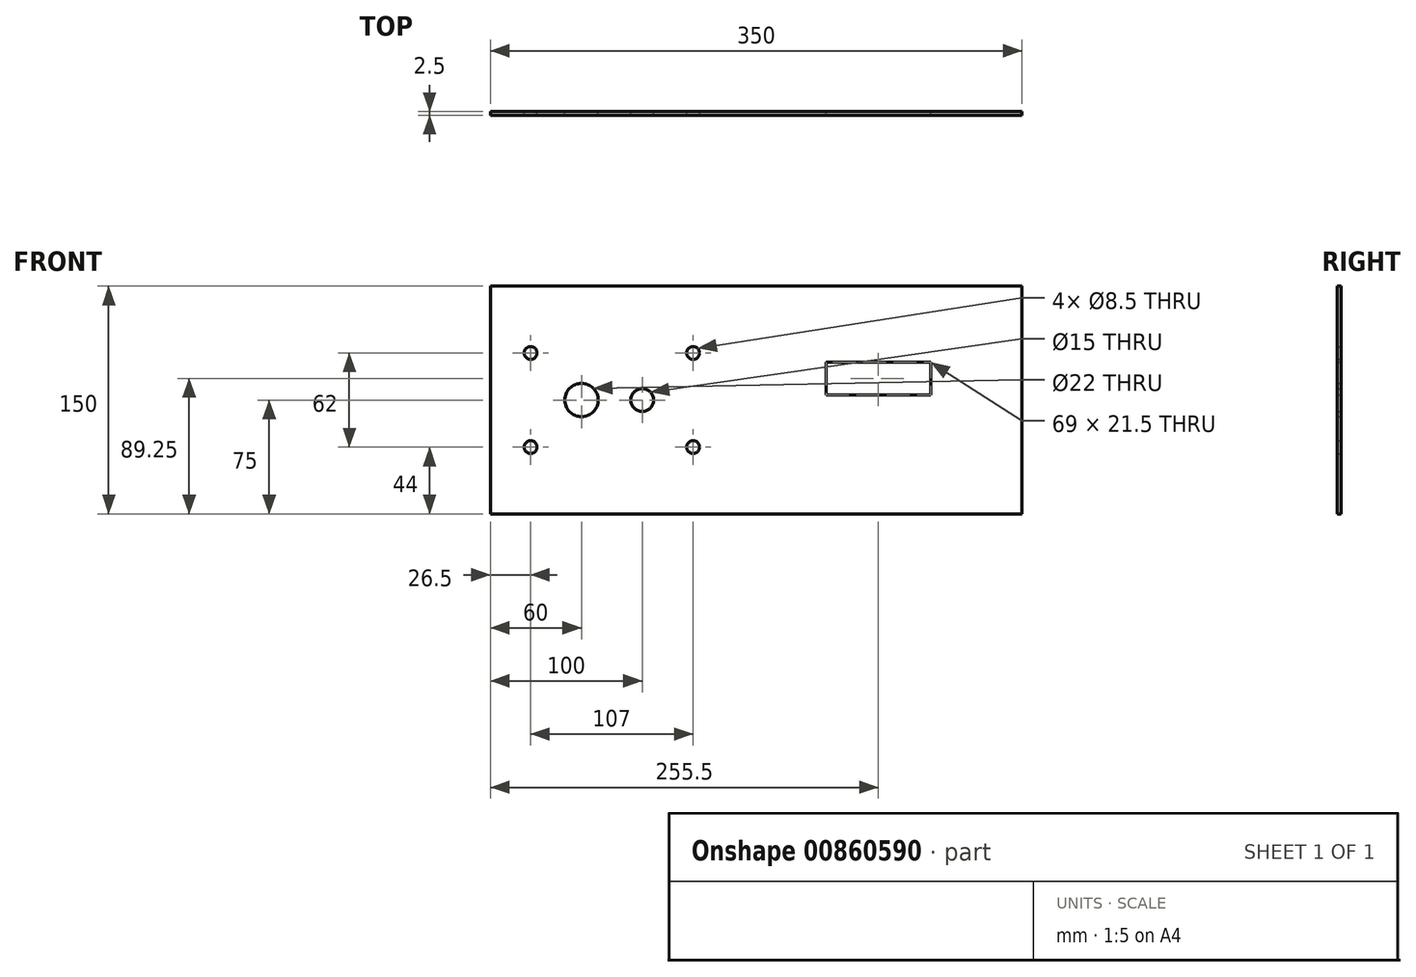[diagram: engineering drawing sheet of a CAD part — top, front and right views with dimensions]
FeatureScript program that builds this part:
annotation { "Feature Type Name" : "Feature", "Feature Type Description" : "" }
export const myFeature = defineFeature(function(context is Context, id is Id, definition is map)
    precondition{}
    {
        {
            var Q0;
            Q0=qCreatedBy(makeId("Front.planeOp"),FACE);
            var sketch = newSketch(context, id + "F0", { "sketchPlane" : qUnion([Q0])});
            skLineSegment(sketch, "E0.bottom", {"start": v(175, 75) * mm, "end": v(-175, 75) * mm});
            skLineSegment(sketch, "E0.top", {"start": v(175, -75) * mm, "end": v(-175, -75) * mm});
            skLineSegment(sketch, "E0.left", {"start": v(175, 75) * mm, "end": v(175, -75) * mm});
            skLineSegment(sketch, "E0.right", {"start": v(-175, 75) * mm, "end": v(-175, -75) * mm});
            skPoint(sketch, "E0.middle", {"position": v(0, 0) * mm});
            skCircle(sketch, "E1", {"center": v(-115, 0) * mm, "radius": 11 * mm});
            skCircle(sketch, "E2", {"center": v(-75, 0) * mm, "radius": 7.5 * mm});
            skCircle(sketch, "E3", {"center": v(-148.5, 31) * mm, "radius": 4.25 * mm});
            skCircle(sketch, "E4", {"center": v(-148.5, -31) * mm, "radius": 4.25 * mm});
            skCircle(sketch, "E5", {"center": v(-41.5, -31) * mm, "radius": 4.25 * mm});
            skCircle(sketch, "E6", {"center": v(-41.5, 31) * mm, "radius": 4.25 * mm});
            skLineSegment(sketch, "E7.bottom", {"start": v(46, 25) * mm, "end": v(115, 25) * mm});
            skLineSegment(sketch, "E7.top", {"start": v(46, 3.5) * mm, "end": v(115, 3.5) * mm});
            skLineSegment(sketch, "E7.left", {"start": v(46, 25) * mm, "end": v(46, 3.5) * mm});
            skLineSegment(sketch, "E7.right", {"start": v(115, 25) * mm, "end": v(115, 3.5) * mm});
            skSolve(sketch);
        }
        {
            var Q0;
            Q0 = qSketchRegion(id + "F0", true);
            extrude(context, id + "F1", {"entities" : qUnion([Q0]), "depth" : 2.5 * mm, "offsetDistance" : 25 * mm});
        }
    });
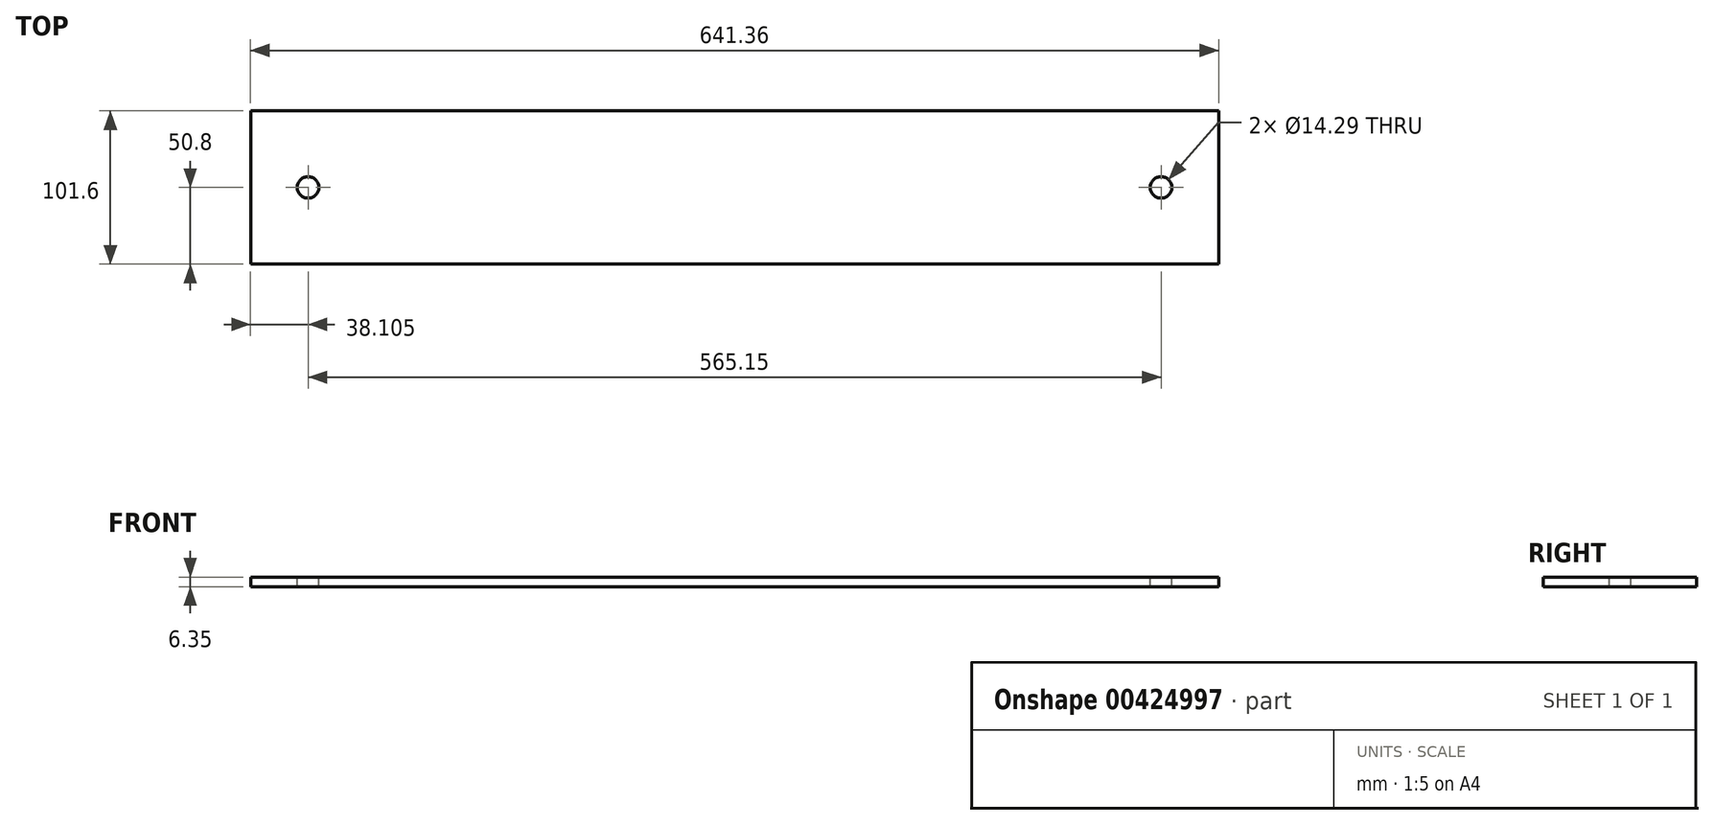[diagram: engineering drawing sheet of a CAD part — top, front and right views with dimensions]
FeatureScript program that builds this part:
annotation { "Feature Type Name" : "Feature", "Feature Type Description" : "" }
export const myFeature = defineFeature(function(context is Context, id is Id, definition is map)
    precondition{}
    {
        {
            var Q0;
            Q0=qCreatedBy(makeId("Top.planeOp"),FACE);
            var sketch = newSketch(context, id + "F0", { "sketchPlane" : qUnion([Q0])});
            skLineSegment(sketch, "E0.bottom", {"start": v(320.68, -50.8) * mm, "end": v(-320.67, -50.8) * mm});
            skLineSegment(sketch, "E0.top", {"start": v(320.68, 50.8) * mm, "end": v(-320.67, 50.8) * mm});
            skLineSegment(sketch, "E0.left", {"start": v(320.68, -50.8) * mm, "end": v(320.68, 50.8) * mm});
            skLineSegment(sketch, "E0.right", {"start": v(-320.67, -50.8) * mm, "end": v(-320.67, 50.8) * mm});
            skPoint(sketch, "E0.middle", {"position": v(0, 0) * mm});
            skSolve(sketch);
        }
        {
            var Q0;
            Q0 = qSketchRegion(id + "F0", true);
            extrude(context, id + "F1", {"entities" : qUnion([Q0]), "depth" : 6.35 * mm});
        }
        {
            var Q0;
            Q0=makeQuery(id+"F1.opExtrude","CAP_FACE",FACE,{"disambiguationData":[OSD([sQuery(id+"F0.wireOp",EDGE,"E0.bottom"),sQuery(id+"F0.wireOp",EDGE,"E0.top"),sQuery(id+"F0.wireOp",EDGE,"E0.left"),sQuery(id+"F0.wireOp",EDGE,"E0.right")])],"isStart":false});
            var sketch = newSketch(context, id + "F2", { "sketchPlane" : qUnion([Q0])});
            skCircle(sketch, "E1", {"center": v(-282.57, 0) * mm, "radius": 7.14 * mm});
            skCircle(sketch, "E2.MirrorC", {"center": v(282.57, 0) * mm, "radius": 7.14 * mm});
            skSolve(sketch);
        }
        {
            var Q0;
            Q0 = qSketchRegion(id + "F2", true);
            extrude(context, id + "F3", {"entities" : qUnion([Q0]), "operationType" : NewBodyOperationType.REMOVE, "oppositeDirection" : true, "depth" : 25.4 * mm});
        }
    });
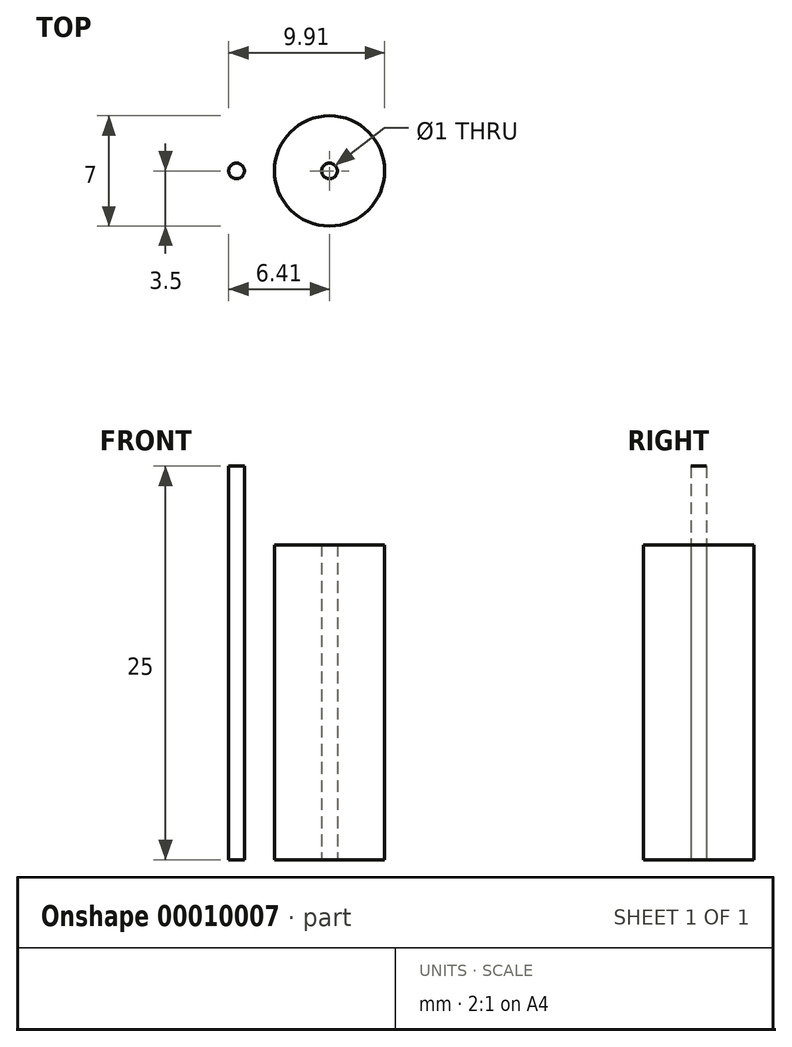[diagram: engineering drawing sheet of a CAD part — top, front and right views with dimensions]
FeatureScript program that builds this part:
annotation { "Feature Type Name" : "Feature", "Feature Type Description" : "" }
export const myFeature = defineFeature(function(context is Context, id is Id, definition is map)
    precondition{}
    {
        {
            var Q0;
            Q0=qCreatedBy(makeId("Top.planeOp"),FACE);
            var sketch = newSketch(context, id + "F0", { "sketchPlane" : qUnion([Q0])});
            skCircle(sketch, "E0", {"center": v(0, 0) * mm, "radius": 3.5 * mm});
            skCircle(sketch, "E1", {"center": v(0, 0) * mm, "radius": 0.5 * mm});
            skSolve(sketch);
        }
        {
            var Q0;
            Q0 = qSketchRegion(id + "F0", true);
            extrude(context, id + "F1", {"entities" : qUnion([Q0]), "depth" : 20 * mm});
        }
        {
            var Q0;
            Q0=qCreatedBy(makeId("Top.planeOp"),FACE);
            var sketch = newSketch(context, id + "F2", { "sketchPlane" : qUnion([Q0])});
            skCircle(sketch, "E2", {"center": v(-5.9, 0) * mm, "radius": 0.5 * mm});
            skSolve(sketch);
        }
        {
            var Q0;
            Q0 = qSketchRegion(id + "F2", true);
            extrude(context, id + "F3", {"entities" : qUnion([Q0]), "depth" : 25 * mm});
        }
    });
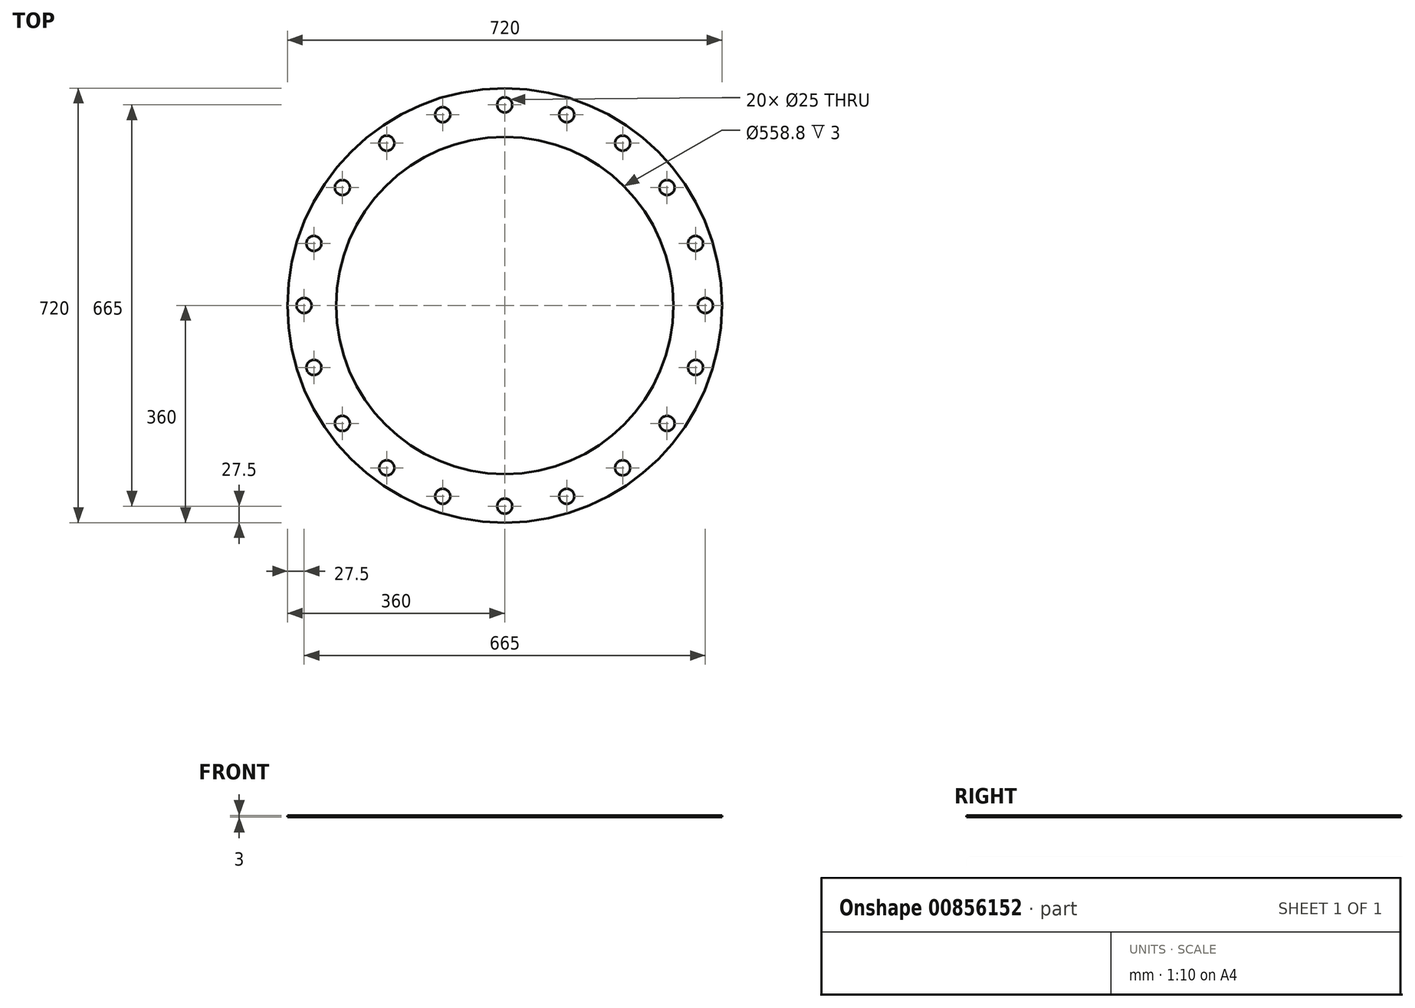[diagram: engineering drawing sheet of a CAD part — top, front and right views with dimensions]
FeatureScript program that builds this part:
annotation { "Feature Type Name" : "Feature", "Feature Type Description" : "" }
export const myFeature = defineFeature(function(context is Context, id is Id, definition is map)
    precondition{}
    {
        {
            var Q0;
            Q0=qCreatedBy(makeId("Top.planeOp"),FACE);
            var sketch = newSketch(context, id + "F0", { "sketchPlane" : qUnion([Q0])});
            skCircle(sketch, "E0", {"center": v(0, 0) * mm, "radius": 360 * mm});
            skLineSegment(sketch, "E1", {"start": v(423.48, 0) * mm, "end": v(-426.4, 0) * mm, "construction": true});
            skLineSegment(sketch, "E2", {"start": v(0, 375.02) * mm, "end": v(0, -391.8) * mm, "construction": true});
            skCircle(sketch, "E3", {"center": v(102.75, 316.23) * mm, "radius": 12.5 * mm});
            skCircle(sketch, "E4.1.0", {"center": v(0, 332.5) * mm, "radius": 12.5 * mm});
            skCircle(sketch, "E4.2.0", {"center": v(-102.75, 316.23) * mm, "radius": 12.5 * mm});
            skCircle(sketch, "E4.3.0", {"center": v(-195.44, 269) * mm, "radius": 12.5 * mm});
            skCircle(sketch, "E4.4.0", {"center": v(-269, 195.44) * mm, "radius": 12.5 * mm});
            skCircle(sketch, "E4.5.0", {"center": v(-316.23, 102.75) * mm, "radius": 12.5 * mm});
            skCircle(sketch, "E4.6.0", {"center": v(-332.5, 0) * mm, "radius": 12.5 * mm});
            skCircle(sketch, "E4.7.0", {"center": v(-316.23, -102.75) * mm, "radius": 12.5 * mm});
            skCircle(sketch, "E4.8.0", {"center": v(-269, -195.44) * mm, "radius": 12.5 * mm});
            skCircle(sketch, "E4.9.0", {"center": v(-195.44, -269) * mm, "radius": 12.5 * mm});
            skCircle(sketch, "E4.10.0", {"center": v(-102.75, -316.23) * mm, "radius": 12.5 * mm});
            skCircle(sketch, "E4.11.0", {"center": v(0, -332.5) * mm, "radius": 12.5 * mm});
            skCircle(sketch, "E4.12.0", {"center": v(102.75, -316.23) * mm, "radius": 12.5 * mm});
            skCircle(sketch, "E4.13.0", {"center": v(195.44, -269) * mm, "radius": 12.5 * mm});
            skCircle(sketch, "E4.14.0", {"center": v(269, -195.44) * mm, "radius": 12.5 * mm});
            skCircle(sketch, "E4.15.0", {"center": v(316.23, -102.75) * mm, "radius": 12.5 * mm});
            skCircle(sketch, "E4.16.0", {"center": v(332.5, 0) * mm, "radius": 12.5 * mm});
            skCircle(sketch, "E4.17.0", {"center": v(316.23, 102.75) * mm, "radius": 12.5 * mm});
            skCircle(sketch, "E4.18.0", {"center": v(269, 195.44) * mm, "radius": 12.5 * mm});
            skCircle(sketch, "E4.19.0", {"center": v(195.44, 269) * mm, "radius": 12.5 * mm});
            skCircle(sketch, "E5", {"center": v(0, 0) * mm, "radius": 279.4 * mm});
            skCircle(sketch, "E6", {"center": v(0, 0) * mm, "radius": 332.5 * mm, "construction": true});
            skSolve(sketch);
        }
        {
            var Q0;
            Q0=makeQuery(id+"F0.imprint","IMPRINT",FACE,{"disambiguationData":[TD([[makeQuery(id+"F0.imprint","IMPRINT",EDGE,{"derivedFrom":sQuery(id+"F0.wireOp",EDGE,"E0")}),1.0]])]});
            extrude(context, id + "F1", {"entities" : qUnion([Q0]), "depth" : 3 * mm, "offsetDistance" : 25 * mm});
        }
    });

◇ ◇ ◇ ◇ ◇ ◇ ◇

STATED TASK >> Write out again the rows from the start through the line containing "v(-41.5, 31) *", switching every "radius" to "rad" and keeping everything else unchanged. Leave the pictures out.

OUTPUT FOR THIS EXERCISE >>
[diagram: engineering drawing sheet of a CAD part — top, front and right views with dimensions]
FeatureScript program that builds this part:
annotation { "Feature Type Name" : "Feature", "Feature Type Description" : "" }
export const myFeature = defineFeature(function(context is Context, id is Id, definition is map)
    precondition{}
    {
        {
            var Q0;
            Q0=qCreatedBy(makeId("Front.planeOp"),FACE);
            var sketch = newSketch(context, id + "F0", { "sketchPlane" : qUnion([Q0])});
            skLineSegment(sketch, "E0.bottom", {"start": v(175, 75) * mm, "end": v(-175, 75) * mm});
            skLineSegment(sketch, "E0.top", {"start": v(175, -75) * mm, "end": v(-175, -75) * mm});
            skLineSegment(sketch, "E0.left", {"start": v(175, 75) * mm, "end": v(175, -75) * mm});
            skLineSegment(sketch, "E0.right", {"start": v(-175, 75) * mm, "end": v(-175, -75) * mm});
            skPoint(sketch, "E0.middle", {"position": v(0, 0) * mm});
            skCircle(sketch, "E1", {"center": v(-115, 0) * mm, "rad": 11 * mm});
            skCircle(sketch, "E2", {"center": v(-75, 0) * mm, "rad": 7.5 * mm});
            skCircle(sketch, "E3", {"center": v(-148.5, 31) * mm, "rad": 4.25 * mm});
            skCircle(sketch, "E4", {"center": v(-148.5, -31) * mm, "rad": 4.25 * mm});
            skCircle(sketch, "E5", {"center": v(-41.5, -31) * mm, "rad": 4.25 * mm});
            skCircle(sketch, "E6", {"center": v(-41.5, 31) * mm, "rad": 4.25 * mm});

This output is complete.